§ **Extract provided**:

Owl that escaped Central Park Zoo still flying free 1 year later
Owl that escaped Central Park Zoo still flying free 1 year later 03:02

NEW YORK -- New York City's most popular owl is still flying free one year after escaping the Central Park Zoo.

Flaco, the Eurasian eagle-owl, escaped on Feb. 2, 2023, and to this day, birders are still following Flaco's movements around Manhattan.

Jesse Zanger

"Success against great odds. Flaco epitomizes that," bird enthusiast David Barrett said.

A hero for New Yorkers is how Barrett describes the 13-year-old owl, whose popularity took flight in the past year.

It started with a criminal act -- someone cut the stainless steel mesh of his zoo exhibit on Feb. 2 of last year, and he flew out. Police still haven't made any arrests. Efforts to capture him fizzled out after a few days when the zoo realized he was able to catch his own food.

"We had grave concerns about how Flaco would survive in the city because there are so many threats," said Andrew Maas, with New York City Audubon.

§ **Study material**:

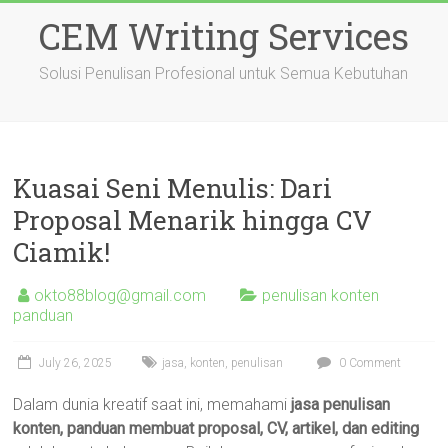
Skip
CEM Writing Services
to
content
Solusi Penulisan Profesional untuk Semua Kebutuhan
Kuasai Seni Menulis: Dari
Proposal Menarik hingga CV
Ciamik!
okto88blog@gmail.com
penulisan konten
panduan
July 26, 2025
jasa
,
konten
,
penulisan
0 Comment
Dalam dunia kreatif saat ini, memahami
jasa penulisan
konten, panduan membuat proposal, CV, artikel, dan editing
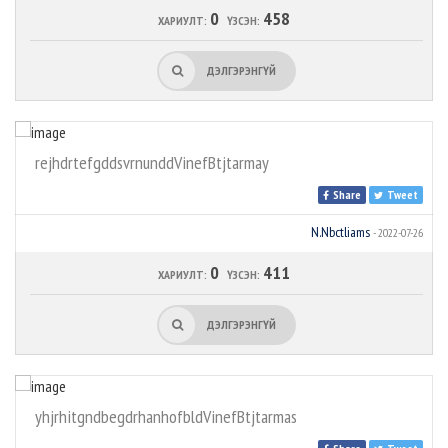
0
458
ХАРИУЛТ:
ҮЗСЭН:
ДЭЛГЭРЭНГҮЙ
rejhdrtefgddsvrnunddVinefBtjtarmay
Share
Tweet
N.Nbctliams
- 2022-07-26
0
411
ХАРИУЛТ:
ҮЗСЭН:
ДЭЛГЭРЭНГҮЙ
yhjrhitgndbegdrhanhofbldVinefBtjtarmas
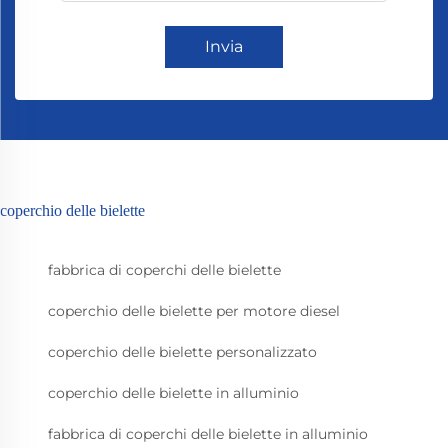
Invia
coperchio delle bielette
fabbrica di coperchi delle bielette
coperchio delle bielette per motore diesel
coperchio delle bielette personalizzato
coperchio delle bielette in alluminio
fabbrica di coperchi delle bielette in alluminio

§ **Exercises to complete**:
a - Answer from the owl article:
(i) On what date did Flaco escape?
(ii) How old is Flaco?
(iii) What did someone cut to let him out?
b - Pick up the owl article after its last sentence and write on from there.
The material has nothing to do with the owl article.

§ **Answers per task**:
a -
(i) Feb. 2, 2023
(ii) 13 years old
(iii) The stainless steel mesh of his zoo exhibit

b -
And there still are. While Flaco has been able to quickly adapt to eating the rats in high supply citywide, they themselves could be infected by rat poison through traps.

"Flaco could ingest the poison itself and that would be deadly, so we are very much advocating for alternative use, alternative means of rodent control," Maas said.

The Central Park Zoo says it's monitored him over the past year, adding:

"We appreciate all those who care about the well-being of the Central Park Eurasian owl ... This criminal act has jeopardized the safety of the bird ... We are prepared to resume recovery efforts if he shows any sign of difficulty or distress."

Flaco has traveled quite a bit around the city within the past year. He left Central Park in late October of last year and even went down to the East Village. He now spends his time on the Upper West Side in apartment building courtyards.

"He seems to be living a life of purpose now. You see that in the way he behaves. He gets ready for fly out. He gets ready to hunt. He takes great care of himself," Barrett said.

If you are lucky enough to see Flaco, it's recommended you stay quiet, move slowly and admire from afar. Bird experts also urge you not to use flash photography in front of Flaco because it could damage his eyes.

Flaco will turn 14 this year. Birds of his kind have a life expectancy of 20 years in the wild or as long as 60 years in captivity.